On August 16, 1977, after being in meetings all afternoon, I hurried back to the office.  Walking into our “alcove,” I was startled to see Janet sobbing at her desk.  When she looked up, her eyes were red and mascara was smeared down her cheeks.  Elvis was dead.  There would be no concert.
          Years later, the State of North Carolina sued the City of Asheville and Fayetteville’s Cumberland County Memorial Auditorium when they failed to refund the money to those who had bought tickets to the Elvis concert.  Relying on the little known “escheat” laws, the State argued that the defendants had a duty to refund all tickets.  Any unclaimed refunds were the property of the State Treasury.
          The defendants argued that they had a duty to issue refunds only on request of ticket holders.  It assumed others wanted to keep their tickets as Elvis memorabilia.  The Court agreed with the defendants, noting that a ticket may be a sentimental treasure as important as the concert itself.
          While Elvis escaped the State Treasury department, others snagged by the escheat laws have not been so lucky.  In fact, those laws are the third biggest source of revenue for the State of Delaware.  Seeking to cash in during these difficult economic times, many other states are now looking for potential defendants – especially health care providers. 
Today’s health care providers often require patients to pay for services in advance or on the day the service is rendered.  When the patient checks in, the front desk personnel estimate the cost to the patient of the service and
demand payment.  However, the front desk may miscalculate the amount of insurance coming in from the patient’s health care insurer.  Or, the doctor may change the treatment plan in a way that reduces the charge to the patient.  At the end of the day, the provider has been overpaid.  As most computerized accounting programs are not set up to deal with these patient credits, the money often goes into the provider’s operating account and disappears.
          Experts estimate that these overpayments total $8 billion per year in the United States.  Medicaid, Medicare, and some insurance companies require providers to refund patient credits within 60 days.  North Carolina law gives health care providers five years to refund overpayments to the patient or insurance carrier.  After that time, providers must turn the money over to the State.

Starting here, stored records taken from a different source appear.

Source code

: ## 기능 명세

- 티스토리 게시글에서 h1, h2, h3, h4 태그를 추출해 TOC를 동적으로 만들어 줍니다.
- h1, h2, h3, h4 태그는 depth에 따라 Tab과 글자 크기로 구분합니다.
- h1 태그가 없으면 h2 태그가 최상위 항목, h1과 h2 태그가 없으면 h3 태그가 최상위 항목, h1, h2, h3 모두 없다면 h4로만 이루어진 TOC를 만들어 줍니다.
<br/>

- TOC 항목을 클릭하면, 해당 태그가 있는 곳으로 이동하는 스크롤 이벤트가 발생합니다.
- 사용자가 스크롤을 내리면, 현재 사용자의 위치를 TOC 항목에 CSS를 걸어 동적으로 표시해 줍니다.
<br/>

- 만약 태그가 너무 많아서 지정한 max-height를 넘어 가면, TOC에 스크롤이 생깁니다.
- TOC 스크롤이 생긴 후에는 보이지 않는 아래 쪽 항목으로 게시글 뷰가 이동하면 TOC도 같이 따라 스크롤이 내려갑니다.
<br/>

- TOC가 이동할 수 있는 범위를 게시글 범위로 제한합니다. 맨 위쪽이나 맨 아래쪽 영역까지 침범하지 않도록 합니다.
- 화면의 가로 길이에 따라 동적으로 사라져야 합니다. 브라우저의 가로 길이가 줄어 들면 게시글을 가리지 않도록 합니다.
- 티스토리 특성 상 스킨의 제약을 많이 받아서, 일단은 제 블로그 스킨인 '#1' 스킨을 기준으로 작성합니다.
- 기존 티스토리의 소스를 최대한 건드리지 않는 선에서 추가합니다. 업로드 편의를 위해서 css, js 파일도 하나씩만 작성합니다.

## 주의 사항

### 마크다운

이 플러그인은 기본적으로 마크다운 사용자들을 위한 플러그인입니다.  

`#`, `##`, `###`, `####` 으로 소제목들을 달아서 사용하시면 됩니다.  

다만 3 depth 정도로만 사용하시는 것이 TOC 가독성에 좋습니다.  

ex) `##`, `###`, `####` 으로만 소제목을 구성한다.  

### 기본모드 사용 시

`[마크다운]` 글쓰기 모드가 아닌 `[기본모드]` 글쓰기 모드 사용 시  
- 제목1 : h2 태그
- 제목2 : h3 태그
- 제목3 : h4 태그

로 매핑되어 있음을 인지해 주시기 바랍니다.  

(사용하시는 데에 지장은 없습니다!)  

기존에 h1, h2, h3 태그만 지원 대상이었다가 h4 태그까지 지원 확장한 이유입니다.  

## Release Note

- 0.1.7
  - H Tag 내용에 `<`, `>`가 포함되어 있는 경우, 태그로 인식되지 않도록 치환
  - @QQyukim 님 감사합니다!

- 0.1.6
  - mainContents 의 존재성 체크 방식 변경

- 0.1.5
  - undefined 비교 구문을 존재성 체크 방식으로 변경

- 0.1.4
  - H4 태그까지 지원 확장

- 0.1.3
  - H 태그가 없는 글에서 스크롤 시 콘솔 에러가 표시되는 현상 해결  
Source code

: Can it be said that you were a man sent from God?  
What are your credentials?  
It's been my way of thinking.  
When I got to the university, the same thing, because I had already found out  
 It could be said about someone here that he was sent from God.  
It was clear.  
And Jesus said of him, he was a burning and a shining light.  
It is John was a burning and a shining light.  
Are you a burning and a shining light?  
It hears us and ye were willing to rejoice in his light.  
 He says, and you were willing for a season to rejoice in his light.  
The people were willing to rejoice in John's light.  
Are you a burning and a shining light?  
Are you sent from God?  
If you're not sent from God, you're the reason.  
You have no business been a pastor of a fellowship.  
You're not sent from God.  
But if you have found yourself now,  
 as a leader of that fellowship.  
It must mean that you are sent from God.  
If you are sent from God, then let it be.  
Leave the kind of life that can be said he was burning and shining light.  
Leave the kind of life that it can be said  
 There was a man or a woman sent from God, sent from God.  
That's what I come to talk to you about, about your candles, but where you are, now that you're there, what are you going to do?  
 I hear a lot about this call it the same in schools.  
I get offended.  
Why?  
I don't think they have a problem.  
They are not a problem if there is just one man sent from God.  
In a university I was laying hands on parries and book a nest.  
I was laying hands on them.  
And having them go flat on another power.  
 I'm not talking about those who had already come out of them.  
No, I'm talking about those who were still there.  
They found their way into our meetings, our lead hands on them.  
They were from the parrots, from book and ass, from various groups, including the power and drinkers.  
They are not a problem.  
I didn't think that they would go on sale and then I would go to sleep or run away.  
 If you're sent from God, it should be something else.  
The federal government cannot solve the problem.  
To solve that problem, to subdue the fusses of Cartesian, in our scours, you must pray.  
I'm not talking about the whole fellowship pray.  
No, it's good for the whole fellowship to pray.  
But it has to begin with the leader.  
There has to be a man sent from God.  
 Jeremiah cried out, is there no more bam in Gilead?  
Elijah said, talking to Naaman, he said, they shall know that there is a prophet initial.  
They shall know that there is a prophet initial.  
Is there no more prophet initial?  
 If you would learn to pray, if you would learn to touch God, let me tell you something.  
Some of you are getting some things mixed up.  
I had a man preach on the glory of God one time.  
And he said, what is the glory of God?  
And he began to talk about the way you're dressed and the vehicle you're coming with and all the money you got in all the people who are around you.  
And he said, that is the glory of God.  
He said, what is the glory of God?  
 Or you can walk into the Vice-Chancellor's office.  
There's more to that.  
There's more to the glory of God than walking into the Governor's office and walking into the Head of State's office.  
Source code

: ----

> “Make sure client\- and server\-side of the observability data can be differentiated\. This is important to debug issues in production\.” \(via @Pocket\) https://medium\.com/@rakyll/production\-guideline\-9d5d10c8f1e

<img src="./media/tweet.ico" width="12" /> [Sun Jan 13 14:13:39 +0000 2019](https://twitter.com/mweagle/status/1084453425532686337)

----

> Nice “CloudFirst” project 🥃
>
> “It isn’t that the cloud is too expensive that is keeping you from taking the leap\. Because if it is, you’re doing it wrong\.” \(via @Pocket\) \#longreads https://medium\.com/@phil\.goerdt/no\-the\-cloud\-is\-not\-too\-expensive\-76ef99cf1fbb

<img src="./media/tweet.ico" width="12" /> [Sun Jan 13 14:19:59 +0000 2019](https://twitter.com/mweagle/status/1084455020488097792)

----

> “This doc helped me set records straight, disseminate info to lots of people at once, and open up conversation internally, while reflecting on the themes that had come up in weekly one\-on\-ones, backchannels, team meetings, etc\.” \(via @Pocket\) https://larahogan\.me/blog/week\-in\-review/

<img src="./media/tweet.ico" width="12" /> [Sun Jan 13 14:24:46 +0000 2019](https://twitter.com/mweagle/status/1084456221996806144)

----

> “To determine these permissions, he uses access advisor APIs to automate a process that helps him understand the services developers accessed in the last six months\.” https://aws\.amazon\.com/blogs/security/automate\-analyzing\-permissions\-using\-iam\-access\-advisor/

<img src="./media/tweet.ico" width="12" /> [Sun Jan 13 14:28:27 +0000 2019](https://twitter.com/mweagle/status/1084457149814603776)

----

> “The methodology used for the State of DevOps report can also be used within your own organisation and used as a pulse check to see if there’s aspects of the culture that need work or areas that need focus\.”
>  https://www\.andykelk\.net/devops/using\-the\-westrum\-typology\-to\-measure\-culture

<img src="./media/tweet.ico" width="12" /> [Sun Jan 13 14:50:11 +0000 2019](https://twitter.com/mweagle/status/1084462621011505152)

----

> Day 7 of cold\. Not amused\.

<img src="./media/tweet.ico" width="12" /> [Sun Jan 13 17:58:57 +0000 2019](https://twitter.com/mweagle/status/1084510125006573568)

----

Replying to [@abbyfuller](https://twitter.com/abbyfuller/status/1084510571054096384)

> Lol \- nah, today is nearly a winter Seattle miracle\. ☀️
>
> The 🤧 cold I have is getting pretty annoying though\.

          The federal government imposes severe penalties, including hefty fines and imprisonment, for failure to refund money in Medicaid and Medicare programs.   North Carolina imposes a fine of $1000 per day up to $25,000 along with interest and penalties in the amount of 25% of the value of the property at issue.  It has the right to audit companies it suspects of failing to comply with the law.  Complaints from unhappy consumers and former employees often trigger investigations.   When medical or dental practices change ownership, the buyer may become aware of the credits and report them to the State in an effort to avoid liability.
          Health care providers are not the only targets of state Treasury Departments.  In 1992, North Carolina successfully sued the Roses Department store chain for failing to turn over lay-away payments it had not  refunded to customers.  In other states, penalties against life insurance companies have totaled hundreds of millions of dollars.  Clearly, it is important to understand and comply with our State’s escheat laws – known by the Treasury Department as the “NC Cash Program.”
          There are days I will never forget.  Like most Americans, I remember where I was the day President Kennedy was shot.  I also know what I was doing on September 11th.  And, I’ll never forget the Tuesday afternoon when Elvis’ death broke Janet’s heart.